== STUDY MATERIAL ==

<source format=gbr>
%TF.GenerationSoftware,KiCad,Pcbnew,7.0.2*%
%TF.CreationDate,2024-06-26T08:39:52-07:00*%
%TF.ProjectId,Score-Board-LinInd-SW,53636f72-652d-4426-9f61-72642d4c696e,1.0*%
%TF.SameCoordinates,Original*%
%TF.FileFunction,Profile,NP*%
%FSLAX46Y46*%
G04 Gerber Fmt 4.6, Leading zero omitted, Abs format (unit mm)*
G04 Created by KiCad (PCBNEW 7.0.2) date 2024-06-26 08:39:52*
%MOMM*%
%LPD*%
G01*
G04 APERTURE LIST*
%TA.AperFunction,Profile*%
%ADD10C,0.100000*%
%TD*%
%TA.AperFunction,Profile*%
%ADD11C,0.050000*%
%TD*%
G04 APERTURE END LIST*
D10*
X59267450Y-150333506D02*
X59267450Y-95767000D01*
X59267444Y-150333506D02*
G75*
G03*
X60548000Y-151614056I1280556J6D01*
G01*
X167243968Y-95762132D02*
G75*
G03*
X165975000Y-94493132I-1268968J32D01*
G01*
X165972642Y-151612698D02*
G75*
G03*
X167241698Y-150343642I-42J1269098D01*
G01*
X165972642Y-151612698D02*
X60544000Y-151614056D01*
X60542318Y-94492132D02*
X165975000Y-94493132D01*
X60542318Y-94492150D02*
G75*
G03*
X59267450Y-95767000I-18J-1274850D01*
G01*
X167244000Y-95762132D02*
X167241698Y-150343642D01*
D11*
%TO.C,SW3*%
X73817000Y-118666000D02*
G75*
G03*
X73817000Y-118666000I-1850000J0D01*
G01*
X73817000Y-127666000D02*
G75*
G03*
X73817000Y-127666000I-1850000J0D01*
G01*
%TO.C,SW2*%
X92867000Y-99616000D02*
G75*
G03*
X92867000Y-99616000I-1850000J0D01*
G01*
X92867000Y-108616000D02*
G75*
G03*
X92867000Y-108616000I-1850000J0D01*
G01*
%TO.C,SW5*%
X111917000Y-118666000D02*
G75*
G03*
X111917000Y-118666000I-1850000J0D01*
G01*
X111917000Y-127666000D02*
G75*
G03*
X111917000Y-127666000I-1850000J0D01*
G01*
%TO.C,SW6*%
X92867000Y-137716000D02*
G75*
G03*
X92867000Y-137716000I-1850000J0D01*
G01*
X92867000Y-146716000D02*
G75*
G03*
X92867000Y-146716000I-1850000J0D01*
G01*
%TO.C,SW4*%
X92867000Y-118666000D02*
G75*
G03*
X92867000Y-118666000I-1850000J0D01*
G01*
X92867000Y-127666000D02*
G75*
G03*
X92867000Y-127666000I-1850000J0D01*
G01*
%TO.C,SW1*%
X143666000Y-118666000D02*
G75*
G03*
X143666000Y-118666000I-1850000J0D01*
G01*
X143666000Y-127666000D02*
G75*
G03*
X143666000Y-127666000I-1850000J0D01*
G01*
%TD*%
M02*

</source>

===
== STUDY MATERIAL ==

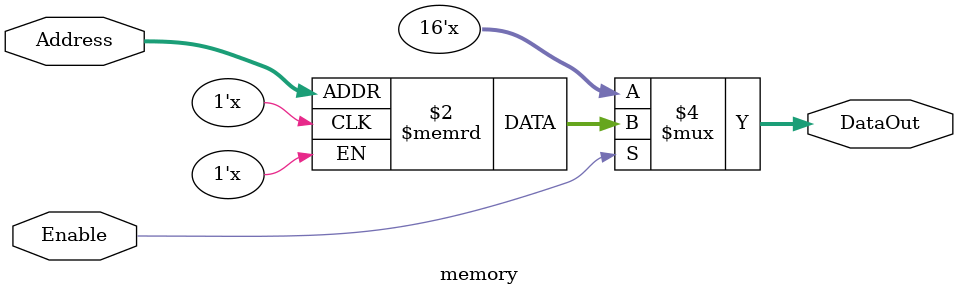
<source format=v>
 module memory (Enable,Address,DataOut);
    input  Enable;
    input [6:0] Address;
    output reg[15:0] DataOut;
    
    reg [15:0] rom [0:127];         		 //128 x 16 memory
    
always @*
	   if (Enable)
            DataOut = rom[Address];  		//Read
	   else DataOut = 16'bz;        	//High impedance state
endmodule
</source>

===

#### ACTIVITY:
The expected answer is an exact copy of the lines above, beginning at the line with "<source format=gbr>" and ending at the line with "X165975000Y-94493132D01*", with both ends in.

#### SOLUTION TO THE PROBLEM:
<source format=gbr>
%TF.GenerationSoftware,KiCad,Pcbnew,7.0.2*%
%TF.CreationDate,2024-06-26T08:39:52-07:00*%
%TF.ProjectId,Score-Board-LinInd-SW,53636f72-652d-4426-9f61-72642d4c696e,1.0*%
%TF.SameCoordinates,Original*%
%TF.FileFunction,Profile,NP*%
%FSLAX46Y46*%
G04 Gerber Fmt 4.6, Leading zero omitted, Abs format (unit mm)*
G04 Created by KiCad (PCBNEW 7.0.2) date 2024-06-26 08:39:52*
%MOMM*%
%LPD*%
G01*
G04 APERTURE LIST*
%TA.AperFunction,Profile*%
%ADD10C,0.100000*%
%TD*%
%TA.AperFunction,Profile*%
%ADD11C,0.050000*%
%TD*%
G04 APERTURE END LIST*
D10*
X59267450Y-150333506D02*
X59267450Y-95767000D01*
X59267444Y-150333506D02*
G75*
G03*
X60548000Y-151614056I1280556J6D01*
G01*
X167243968Y-95762132D02*
G75*
G03*
X165975000Y-94493132I-1268968J32D01*
G01*
X165972642Y-151612698D02*
G75*
G03*
X167241698Y-150343642I-42J1269098D01*
G01*
X165972642Y-151612698D02*
X60544000Y-151614056D01*
X60542318Y-94492132D02*
X165975000Y-94493132D01*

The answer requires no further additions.